Por eso me fui directo, en una librería donde buscaba otra cosa, hacia una portada austera en la que no había nada más que un título inapelable, Un viaje a la Antártida. Lo ha publicado Tusquets, en la colección de temas científicos que dirige Jorge Wagensberg, y su autor es alguien que se parece mucho a ese personaje que yo imagino para una novela antártica: Sergio Rossi, un biólogo de Barcelona al que le despertaron de niño las fantasías de descubrimientos no las novelas de Verne sino los documentales del comandante Cousteau. La realidad contiene en sí misma el fulgor de los símbolos. Entre los concursos y los anuncios y las tonterías habituales de una televisión que ya es en color, las aventuras semanales de la nave Calypso en su travesía perpetua por los océanos tienen la belleza de las navegaciones mitológicas y de las aventuras en busca de tesoros. En La Odisea, Calypso es la ninfa que acoge al náufrago Ulises en su isla y se enamora tan ciegamente de él que le ofrece la inmortalidad si elige quedarse para siempre con ella. Yo ya era un adulto en la época en que Sergio Rossi veía en televisión los programas del comandante Cousteau, pero puedo imaginar su entusiasmo de niño, alimentado no sólo por las imágenes del mundo submarino, por la belleza real del buque con las velas al viento y las tareas enérgicas de los marineros y los investigadores, sino por algo mucho más antiguo, el gran arquetipo narrativo del viaje por mar, el de Ulises y el de los Argonautas, el del marino Simbad, el de laHispaniola de Stevenson y el Pequod de Melville.

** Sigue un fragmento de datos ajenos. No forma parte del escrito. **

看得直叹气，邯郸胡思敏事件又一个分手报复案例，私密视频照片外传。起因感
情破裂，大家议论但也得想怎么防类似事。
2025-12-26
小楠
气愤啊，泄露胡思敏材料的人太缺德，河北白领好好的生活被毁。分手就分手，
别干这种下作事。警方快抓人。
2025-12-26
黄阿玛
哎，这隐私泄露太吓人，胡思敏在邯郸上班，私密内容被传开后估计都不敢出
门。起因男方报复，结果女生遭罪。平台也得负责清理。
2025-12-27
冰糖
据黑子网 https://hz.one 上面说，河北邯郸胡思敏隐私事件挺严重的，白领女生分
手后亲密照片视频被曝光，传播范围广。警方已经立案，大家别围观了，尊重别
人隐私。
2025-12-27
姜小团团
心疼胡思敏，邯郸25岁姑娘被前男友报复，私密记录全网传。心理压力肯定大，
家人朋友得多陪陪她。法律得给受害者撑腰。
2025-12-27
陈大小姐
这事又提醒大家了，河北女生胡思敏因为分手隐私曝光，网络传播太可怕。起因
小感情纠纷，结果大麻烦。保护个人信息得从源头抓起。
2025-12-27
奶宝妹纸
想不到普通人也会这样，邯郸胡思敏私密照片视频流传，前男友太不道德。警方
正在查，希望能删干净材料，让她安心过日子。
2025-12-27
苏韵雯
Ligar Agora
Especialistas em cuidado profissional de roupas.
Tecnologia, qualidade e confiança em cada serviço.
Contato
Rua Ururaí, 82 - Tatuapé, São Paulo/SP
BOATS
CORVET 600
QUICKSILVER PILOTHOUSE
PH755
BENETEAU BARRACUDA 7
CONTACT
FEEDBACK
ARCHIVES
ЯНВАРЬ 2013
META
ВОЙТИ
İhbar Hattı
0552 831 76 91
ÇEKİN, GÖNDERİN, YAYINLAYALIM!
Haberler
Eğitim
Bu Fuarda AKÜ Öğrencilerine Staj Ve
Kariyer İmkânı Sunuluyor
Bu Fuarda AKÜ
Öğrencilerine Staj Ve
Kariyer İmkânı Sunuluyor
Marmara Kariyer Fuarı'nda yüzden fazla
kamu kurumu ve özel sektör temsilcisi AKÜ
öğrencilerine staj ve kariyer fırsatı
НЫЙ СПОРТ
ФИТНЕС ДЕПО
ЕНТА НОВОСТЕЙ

Algunos sueños se cumplen y resultan ser mucho mejores que las promesas de la imaginación. Sergio Rossi se especializó en biología marina y el año 2000 hizo su primer viaje de investigación a la Antártida, en un buque laboratorio alemán que tiene nombre de novela de aventuras, el Polarstern. Su libro es una crónica de tres expediciones sucesivas a lo largo de doce años, y también una enciclopedia comprimida de todo lo que más importa saber sobre aquel continente, remoto y casi inhabitable, y al mismo tiempo decisivo para el equilibrio climático del planeta entero. Las corrientes de aguas muy frías que fluyen desde la Antártida hacia el norte compensan el calor excesivo del ecuador y los trópicos. En las aguas antárticas, en esa zona fronteriza en la que los hielos se funden y vuelven a formarse cada año, la vida marina tiene una riqueza y una diversidad incomparables. En las narraciones épicas y en las novelas de aventuras los navegantes suelen medirse con criaturas inmensas —monstruos fantásticos, ballenas, pulpos gigantes—. Sergio Rossi cuenta el prodigio de los organismos microscópicos que están en la base de toda la fecundidad de la vida en el mar, las algas unicelulares, los diminutos crustáceos que se alimentan de ellas, el krill, el plancton espeso del que depende todo el tamaño de las grandes ballenas, los pececillos que devoran el krill y son a su vez devorados por las focas, por los pingüinos, por los cormoranes y los albatros. Lo más ínfimo importa tanto en el gran equilibrio de la vida marina como lo más desmesurado. La desaparición de un solo elemento trastorna el edificio entero. Las heces monumentales de las ballenas desatan la fertilidad de grandes zonas submarinas.